The simplicity is what makes it good; symmetry in physical
construction is easy to achieve, that increasing the accuracy of
the little instrument. The known arm of the bridge can be calibrated
with some of the newer digital capacitance meters that go down to
picoFarads of resolution, the R part of the known arm calibrated with
an accurate DVOM. A dual carbon/metal film potentiometer wired in
parallel will reduce the internal distributed inductance of the varying
position of the wiper arm.

One problem of those simple bridges is that one spends a LOT of
time taking readings and then converting them to useful number
quantities. A VNA using a microprocessor can do all that math
for you and at many frequencies in an eyeblink.
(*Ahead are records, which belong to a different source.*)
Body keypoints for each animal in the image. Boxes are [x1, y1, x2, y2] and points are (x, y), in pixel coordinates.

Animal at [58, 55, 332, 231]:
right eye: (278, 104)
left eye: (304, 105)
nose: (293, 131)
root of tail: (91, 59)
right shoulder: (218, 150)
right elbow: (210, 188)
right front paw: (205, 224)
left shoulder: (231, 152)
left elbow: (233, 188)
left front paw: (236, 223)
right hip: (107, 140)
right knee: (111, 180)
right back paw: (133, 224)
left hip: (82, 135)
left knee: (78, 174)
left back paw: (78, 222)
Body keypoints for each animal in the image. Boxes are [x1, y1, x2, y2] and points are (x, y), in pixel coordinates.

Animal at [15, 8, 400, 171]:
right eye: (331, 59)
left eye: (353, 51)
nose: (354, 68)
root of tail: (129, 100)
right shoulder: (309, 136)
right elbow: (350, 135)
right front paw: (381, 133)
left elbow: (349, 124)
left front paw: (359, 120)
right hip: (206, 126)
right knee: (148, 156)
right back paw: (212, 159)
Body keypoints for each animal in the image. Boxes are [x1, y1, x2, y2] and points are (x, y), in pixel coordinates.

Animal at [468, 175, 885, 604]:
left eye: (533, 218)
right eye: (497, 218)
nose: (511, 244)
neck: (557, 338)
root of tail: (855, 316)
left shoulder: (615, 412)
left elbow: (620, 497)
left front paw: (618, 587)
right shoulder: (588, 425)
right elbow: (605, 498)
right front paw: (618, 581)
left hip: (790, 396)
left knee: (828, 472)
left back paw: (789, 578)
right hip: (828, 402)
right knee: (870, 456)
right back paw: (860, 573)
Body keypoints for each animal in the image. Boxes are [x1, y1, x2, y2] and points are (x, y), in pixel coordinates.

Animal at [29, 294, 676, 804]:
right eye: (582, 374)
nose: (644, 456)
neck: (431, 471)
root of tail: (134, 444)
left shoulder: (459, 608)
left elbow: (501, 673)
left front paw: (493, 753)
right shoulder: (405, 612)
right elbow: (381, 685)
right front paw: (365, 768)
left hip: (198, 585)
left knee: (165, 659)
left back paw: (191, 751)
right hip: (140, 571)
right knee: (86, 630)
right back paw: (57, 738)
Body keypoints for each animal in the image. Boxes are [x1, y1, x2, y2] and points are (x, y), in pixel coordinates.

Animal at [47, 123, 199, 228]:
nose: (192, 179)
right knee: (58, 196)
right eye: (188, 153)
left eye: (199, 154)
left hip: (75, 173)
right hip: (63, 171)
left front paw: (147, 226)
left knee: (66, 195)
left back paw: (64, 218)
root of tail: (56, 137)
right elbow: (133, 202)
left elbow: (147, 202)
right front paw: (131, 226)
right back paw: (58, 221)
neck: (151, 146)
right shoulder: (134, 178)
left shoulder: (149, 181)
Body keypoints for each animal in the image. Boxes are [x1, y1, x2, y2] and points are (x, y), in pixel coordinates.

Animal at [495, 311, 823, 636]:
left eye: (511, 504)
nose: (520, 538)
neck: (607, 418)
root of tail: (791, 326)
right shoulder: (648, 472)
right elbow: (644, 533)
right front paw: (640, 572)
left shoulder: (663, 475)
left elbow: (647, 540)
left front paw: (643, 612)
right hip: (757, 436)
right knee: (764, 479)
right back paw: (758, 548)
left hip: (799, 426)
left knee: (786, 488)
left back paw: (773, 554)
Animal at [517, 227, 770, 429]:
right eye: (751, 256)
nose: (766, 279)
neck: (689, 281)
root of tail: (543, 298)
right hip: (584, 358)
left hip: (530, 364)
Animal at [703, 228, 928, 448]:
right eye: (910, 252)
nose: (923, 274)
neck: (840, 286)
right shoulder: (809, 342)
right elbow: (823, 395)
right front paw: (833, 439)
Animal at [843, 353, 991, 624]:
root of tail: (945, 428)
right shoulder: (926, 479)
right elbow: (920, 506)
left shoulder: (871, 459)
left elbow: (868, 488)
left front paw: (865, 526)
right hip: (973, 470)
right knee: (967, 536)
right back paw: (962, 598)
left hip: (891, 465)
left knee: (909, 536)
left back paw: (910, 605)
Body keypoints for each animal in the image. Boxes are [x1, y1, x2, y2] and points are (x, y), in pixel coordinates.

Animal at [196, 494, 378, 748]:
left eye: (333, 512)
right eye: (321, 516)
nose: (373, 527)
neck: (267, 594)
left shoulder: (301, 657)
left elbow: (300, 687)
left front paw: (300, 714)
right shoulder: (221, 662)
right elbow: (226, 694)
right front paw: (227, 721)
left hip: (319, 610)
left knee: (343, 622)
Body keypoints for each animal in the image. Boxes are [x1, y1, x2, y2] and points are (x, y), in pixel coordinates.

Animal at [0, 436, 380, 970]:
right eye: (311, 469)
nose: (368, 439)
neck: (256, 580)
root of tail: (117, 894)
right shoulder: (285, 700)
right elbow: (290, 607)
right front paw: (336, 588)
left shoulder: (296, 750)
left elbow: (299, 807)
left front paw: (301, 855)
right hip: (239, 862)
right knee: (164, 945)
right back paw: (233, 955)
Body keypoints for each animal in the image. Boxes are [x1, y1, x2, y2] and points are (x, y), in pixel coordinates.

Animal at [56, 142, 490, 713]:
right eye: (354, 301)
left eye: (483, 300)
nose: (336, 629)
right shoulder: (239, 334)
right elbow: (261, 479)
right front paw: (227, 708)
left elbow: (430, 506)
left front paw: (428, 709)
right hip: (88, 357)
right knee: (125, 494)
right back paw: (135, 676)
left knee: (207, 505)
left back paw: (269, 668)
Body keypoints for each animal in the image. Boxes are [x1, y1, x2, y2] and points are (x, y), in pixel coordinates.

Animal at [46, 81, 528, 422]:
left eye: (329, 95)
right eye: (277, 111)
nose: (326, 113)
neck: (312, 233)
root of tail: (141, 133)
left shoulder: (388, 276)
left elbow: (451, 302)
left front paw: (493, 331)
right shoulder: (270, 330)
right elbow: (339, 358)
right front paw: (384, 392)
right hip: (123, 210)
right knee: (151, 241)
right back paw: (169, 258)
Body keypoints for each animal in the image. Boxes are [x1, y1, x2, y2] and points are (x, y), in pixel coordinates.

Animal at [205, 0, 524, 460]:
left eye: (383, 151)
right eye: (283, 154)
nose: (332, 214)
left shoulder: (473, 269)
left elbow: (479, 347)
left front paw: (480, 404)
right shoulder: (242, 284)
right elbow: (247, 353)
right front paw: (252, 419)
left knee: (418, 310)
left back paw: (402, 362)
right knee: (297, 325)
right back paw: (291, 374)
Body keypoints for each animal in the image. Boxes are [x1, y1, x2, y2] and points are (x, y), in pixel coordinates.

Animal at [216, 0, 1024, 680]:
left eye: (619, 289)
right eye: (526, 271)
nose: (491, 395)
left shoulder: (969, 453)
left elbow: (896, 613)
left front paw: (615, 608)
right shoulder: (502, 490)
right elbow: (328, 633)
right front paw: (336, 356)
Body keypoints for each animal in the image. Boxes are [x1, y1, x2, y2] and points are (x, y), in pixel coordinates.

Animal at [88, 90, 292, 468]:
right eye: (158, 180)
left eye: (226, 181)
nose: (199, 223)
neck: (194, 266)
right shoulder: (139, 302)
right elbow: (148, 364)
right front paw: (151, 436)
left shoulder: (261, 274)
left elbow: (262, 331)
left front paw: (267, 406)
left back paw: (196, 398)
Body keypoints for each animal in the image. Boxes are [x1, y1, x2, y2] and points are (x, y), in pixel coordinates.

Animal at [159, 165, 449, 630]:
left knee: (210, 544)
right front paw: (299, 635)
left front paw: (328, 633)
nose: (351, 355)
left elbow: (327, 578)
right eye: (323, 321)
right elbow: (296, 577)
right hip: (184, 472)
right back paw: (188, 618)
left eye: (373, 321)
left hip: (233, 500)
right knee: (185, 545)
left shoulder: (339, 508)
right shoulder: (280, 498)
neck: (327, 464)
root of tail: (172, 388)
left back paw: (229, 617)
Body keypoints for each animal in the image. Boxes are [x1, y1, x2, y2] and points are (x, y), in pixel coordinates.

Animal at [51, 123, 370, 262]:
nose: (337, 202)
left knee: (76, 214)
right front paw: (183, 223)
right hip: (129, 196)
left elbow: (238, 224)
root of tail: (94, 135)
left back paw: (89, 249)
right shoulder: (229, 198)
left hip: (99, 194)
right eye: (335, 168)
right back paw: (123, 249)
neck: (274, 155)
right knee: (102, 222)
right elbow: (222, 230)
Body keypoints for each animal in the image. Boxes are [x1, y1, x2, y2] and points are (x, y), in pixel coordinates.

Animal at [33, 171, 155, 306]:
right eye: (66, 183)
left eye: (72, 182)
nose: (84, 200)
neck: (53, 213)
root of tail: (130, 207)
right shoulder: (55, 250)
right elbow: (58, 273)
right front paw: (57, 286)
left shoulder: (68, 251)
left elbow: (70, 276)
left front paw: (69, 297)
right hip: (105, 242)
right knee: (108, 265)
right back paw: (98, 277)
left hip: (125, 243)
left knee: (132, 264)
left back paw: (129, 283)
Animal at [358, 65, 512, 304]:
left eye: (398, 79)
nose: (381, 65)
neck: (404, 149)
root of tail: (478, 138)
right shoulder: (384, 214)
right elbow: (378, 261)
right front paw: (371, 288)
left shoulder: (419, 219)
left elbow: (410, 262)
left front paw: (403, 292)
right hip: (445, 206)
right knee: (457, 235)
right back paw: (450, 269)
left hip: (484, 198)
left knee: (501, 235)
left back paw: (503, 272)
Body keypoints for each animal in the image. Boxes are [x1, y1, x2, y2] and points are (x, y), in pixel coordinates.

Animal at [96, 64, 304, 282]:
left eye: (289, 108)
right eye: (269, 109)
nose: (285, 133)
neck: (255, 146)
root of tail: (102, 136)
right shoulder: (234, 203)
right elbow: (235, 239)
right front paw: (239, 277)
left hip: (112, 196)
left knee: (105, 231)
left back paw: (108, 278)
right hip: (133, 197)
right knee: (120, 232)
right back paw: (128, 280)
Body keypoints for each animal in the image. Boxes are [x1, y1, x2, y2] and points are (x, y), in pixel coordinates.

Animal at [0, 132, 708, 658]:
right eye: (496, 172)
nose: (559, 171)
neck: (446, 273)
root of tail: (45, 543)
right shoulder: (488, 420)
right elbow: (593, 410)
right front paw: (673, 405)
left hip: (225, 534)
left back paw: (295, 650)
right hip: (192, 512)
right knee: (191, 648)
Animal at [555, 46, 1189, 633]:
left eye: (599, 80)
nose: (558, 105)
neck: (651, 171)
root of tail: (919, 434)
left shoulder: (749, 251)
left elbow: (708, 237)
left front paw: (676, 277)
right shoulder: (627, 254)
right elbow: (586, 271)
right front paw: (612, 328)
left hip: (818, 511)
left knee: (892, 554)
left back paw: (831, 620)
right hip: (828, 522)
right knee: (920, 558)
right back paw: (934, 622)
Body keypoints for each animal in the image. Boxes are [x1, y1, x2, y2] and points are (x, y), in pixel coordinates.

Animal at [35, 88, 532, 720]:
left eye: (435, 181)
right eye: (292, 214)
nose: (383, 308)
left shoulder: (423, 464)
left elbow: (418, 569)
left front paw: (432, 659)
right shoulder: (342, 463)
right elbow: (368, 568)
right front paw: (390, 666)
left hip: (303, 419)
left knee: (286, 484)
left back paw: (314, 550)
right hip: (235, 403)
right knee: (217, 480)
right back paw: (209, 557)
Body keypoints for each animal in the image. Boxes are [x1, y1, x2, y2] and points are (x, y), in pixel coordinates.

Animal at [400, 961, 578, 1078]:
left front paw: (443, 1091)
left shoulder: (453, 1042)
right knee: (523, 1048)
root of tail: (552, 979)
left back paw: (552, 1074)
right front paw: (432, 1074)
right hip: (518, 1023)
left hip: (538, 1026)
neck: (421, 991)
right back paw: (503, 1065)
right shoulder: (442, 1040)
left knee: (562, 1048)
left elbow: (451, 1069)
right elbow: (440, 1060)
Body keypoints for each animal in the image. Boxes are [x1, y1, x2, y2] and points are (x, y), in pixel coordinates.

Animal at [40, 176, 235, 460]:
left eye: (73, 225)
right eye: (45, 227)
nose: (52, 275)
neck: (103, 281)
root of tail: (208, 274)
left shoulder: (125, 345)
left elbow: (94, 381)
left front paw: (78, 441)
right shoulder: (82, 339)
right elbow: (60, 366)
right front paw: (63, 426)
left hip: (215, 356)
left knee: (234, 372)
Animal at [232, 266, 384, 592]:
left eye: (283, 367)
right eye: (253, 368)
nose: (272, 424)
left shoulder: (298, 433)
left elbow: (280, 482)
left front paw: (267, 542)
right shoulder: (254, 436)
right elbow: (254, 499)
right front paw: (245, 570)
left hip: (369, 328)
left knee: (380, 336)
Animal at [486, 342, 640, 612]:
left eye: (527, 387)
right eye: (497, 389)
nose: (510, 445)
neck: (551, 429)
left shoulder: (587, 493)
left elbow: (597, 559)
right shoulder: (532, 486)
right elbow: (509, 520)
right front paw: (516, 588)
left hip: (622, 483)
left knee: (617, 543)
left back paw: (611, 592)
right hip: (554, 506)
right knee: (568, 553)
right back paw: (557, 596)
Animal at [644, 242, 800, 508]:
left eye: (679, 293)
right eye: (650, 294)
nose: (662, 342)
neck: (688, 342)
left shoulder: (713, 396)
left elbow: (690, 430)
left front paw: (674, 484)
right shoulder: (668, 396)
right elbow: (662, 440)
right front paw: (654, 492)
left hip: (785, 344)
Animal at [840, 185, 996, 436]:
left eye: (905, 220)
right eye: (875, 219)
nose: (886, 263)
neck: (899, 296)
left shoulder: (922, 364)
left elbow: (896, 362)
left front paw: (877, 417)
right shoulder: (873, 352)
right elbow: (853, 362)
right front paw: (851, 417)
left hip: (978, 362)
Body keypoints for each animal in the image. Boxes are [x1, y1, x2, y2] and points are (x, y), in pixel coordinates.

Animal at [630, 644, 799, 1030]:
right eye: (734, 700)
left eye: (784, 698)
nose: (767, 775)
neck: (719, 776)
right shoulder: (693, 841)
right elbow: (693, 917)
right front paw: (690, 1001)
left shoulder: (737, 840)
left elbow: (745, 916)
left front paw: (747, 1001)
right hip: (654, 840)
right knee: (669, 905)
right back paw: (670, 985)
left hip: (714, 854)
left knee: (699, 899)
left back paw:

Reduction of
TIME spent in getting data is very powerful with the VNA. An
extension of that would be a Smith Chart presentation on-line
(as the fancier HP analyzers had/have) for direct visualization of
what the heck is going on inside something. Hobbyists are
always short of time. :-(

On 12 Dec 2004 17:47:00 GMT, (Avery Fineman)
wrote:

[**snip**}

Thanks again, Len! I'm going to need a while to digest that lot!

p.
--

"What is now proved was once only imagin'd." - William Blake, 1793.